I had first seen wushu a few years before I knew what to call it.
One summer during high school when I was working in Tokyo, my host family’s son, realizing that I liked kung fu flicks, showed me some Jackie Chan films. (”Fearless Hyena”, “Wheels on Meals” and “Project A”, I later learned) as well as a Jet Li film (”Shaolin Temple 3″). I didn’t know who Jet Li or Jackie Chan was, and the Japanese names of the films were different than the Chinese or English, but those films were brewing in the back of my head for the next several years, fueling my interest in martial arts.
A few years later I happened upon a video tape in a rental shop called “Iron and Silk”. Most wushu folks know of this film, but if you don’t it is based on Mark Saltzman’s trip to Hangzhou, China in the mid-80’s to teach English. While there he trained with Pan Qing Fu, a well-known wushu coach. That was the first time I heard the word “wushu”. In the film he also mentions the film “Shaolin Temple”.
Iron and Silk Movie Poster
Shortly after that, during one of my short stints trying to pick up martial arts (in this case a Korean system called Jungae Moosul), I had asked the instructor about wushu and he mentioned the film “Shaolin Temple”. Remembering it from “Iron and Silk” I expressed interest in watching it and he let me sit in the studio and put it on the small TV they had sitting in the corner.
No English subtitles or dubs. Just Cantonese with Korean subtitles, but I watched it and was mezmerized. It reminded me of how I felt watching those movies back in Japan. I was hooked on martial arts films.
Over the next couple years I became engrossed with Jackie Chan films. I still didn’t know who Jet Li was but I knew that Jackie Chan was making the kinds of films I wanted to watch. I would go to the independent theater on the Ave next to the University of Washington in Seattle and start checking out their Jackie Chan film nights. After a while I expanded my choices to any Hong Kong movie that came.
And there, on one of their schedules, I saw the name Jet Li. I didn’t realize that it was the same person I had seen in the Shaolin Temple movies but the film and his name sounded interesting so I went to check it out. It was “Once Upon a Time in China 3″. I left that theater on a high. The production values, the wushu moves — I couldn’t stop talking about it to my friends.
They didn’t get it of course. They liked Jackie Chan, but it’s hard to explain the appeal of a Wong Fei Hung / Jet Li film to someone who had never seen one.
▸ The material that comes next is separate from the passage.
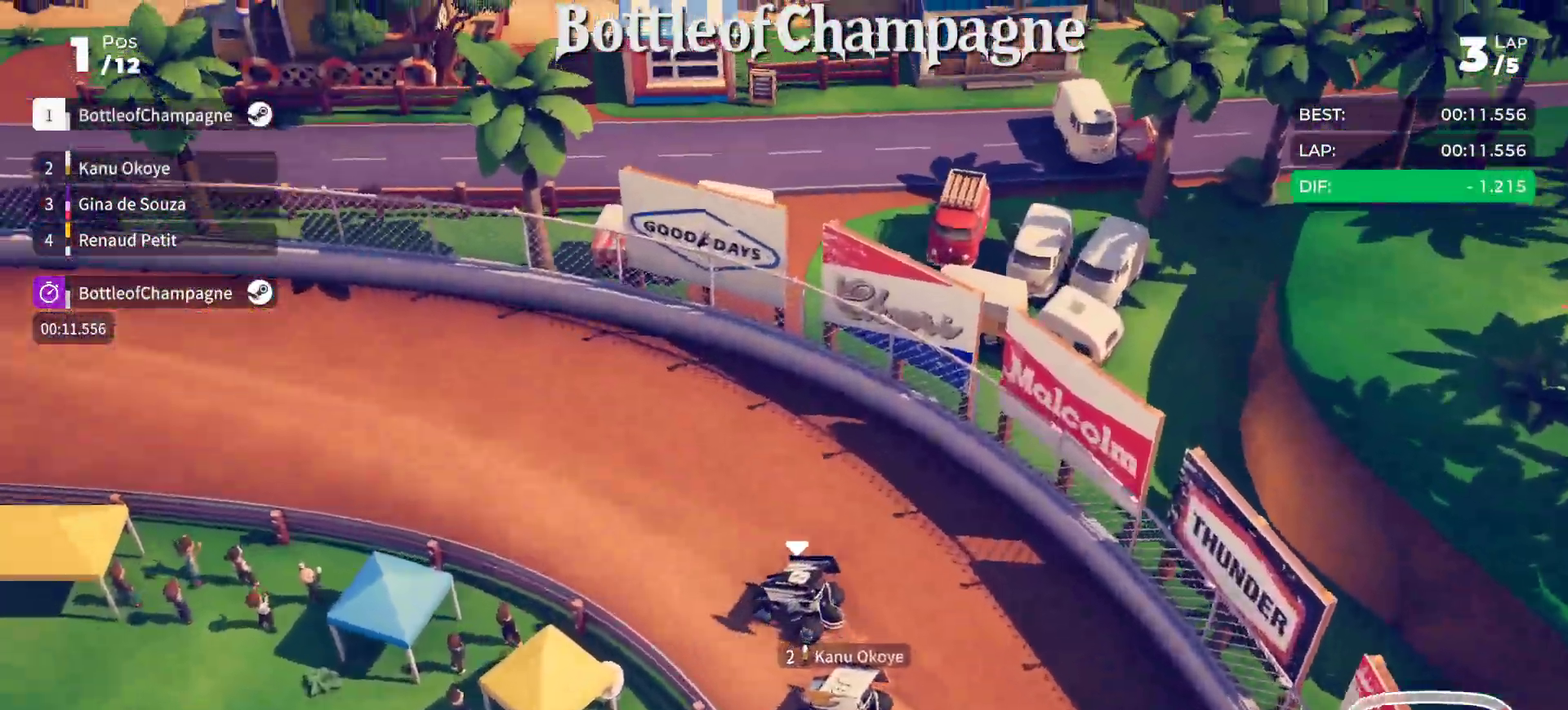
{"buttons": ["R2"], "left_stick": "left", "events": [[33, "left_stick", "down-left"], [233, "left_stick", "center"], [400, "left_stick", "left"]]}
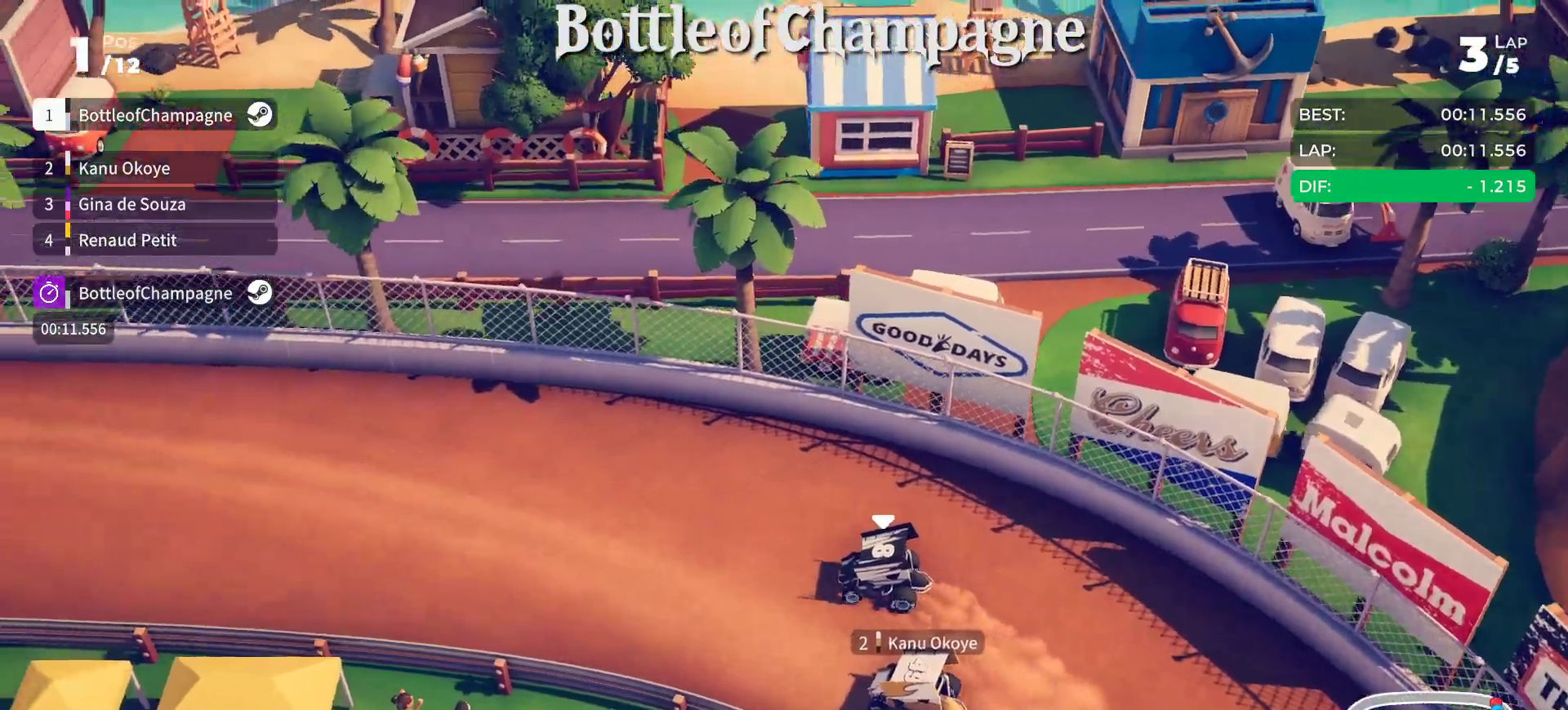
{"buttons": ["R2"], "left_stick": "center", "events": [[233, "left_stick", "center"], [350, "left_stick", "down-left"], [500, "left_stick", "center"]]}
I even dragged my sister to a showing of Fong Sai Yuk a couple months later, but she spent a fair bit of the film laughing out loud at the wire-work wall-running and silly plot.
I wasn’t detered though. I searched around Seattle for a wushu school. Kung Fu, sure. Tai Chi, yeah. Aikido, you bet. But wushu? I couldn’t find it anywhere.
At around the same time I realized that Seattle wasn’t really the place for me anymore. I decided to move to San Francisco. I didn’t really tell anyone that one of my motivations for moving there was to see if I could find a wushu school. I don’t even know if I admited it to myself. That was the fall of 1994.
I kept trying to look. I went to Tat Mau Wong’s school. I checked out the 8 Step Praying Mantis school in the Sunset. I called up the number in the phone book for “Wushu Resources” but a young girl answered and told me “My dad isn’t here right now”. (It later turned out that was our own
Sifu Bryant Fong’sdaughter Marla.)
But finally, on March 3, 1995, when I had almost given up on finding a wushu school, I spotted something on a co-worker’s copy of “
The Open Exchange“, an independent newspaper in San Francisco. I grabbed the paper from my co-worker and my eyes bugged out.
The words were on the page. And there was a picture of a woman holding her leg up next to her head holding a sword. The text said that she had been a member of the Beijing Wushu Team and had trained with Jet Li.
Well, that’s all I needed to know.
I grabbed the phone and called the number and left a message.